What the task requires :: Return every line below as is, leaving out the pictures.

Data to process ::
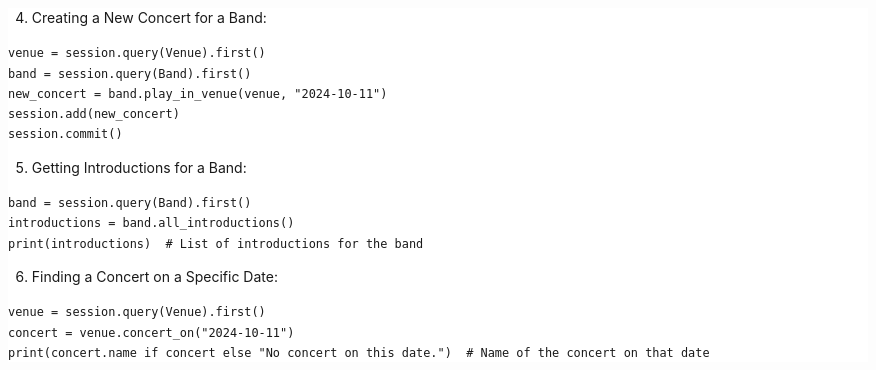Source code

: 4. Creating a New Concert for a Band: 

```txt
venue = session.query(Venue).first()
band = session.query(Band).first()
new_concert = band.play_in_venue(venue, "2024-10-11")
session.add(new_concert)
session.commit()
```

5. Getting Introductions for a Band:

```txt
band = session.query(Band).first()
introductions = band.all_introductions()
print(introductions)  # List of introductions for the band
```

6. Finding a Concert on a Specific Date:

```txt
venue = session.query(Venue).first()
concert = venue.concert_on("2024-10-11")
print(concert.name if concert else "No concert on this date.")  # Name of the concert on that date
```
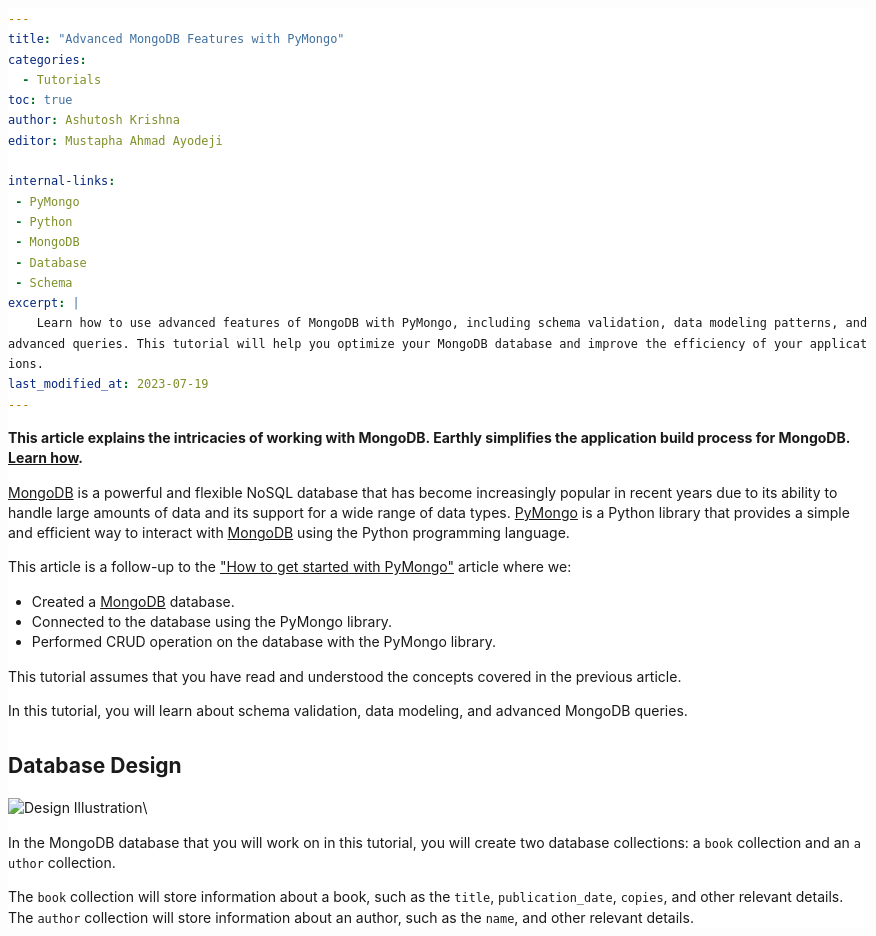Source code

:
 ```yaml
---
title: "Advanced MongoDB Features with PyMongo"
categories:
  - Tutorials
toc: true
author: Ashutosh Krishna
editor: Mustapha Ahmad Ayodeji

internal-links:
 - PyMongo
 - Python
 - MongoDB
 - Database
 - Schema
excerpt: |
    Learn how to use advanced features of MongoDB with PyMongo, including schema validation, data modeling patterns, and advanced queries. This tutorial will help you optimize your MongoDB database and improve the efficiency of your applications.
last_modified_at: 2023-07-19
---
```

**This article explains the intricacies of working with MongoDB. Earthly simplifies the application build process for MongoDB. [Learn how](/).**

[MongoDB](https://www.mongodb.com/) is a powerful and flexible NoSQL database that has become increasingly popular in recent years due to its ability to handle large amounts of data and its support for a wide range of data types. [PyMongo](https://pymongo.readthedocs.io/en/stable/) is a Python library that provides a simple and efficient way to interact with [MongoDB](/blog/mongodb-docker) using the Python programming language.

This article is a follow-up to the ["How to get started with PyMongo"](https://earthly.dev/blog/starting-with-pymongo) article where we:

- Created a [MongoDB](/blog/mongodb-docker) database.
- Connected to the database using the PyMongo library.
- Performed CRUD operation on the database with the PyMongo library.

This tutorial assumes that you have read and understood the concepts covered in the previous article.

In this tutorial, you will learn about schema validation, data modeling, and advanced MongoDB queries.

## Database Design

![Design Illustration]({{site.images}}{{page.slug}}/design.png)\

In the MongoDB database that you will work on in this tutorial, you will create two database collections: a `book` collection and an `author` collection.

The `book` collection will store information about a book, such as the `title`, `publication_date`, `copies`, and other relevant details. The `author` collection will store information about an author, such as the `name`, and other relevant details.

Expected answer ::
Source code

: 4. Creating a New Concert for a Band: 

```txt
venue = session.query(Venue).first()
band = session.query(Band).first()
new_concert = band.play_in_venue(venue, "2024-10-11")
session.add(new_concert)
session.commit()
```

5. Getting Introductions for a Band:

```txt
band = session.query(Band).first()
introductions = band.all_introductions()
print(introductions)  # List of introductions for the band
```

6. Finding a Concert on a Specific Date:

```txt
venue = session.query(Venue).first()
concert = venue.concert_on("2024-10-11")
print(concert.name if concert else "No concert on this date.")  # Name of the concert on that date
```
Source code

:
 ```yaml
---
title: "Advanced MongoDB Features with PyMongo"
categories:
  - Tutorials
toc: true
author: Ashutosh Krishna
editor: Mustapha Ahmad Ayodeji

internal-links:
 - PyMongo
 - Python
 - MongoDB
 - Database
 - Schema
excerpt: |
    Learn how to use advanced features of MongoDB with PyMongo, including schema validation, data modeling patterns, and advanced queries. This tutorial will help you optimize your MongoDB database and improve the efficiency of your applications.
last_modified_at: 2023-07-19
---
```

**This article explains the intricacies of working with MongoDB. Earthly simplifies the application build process for MongoDB. [Learn how](/).**

[MongoDB](https://www.mongodb.com/) is a powerful and flexible NoSQL database that has become increasingly popular in recent years due to its ability to handle large amounts of data and its support for a wide range of data types. [PyMongo](https://pymongo.readthedocs.io/en/stable/) is a Python library that provides a simple and efficient way to interact with [MongoDB](/blog/mongodb-docker) using the Python programming language.

This article is a follow-up to the ["How to get started with PyMongo"](https://earthly.dev/blog/starting-with-pymongo) article where we:

- Created a [MongoDB](/blog/mongodb-docker) database.
- Connected to the database using the PyMongo library.
- Performed CRUD operation on the database with the PyMongo library.

This tutorial assumes that you have read and understood the concepts covered in the previous article.

In this tutorial, you will learn about schema validation, data modeling, and advanced MongoDB queries.

## Database Design

![Design Illustration]({{site.images}}{{page.slug}}/design.png)\

In the MongoDB database that you will work on in this tutorial, you will create two database collections: a `book` collection and an `author` collection.

The `book` collection will store information about a book, such as the `title`, `publication_date`, `copies`, and other relevant details. The `author` collection will store information about an author, such as the `name`, and other relevant details.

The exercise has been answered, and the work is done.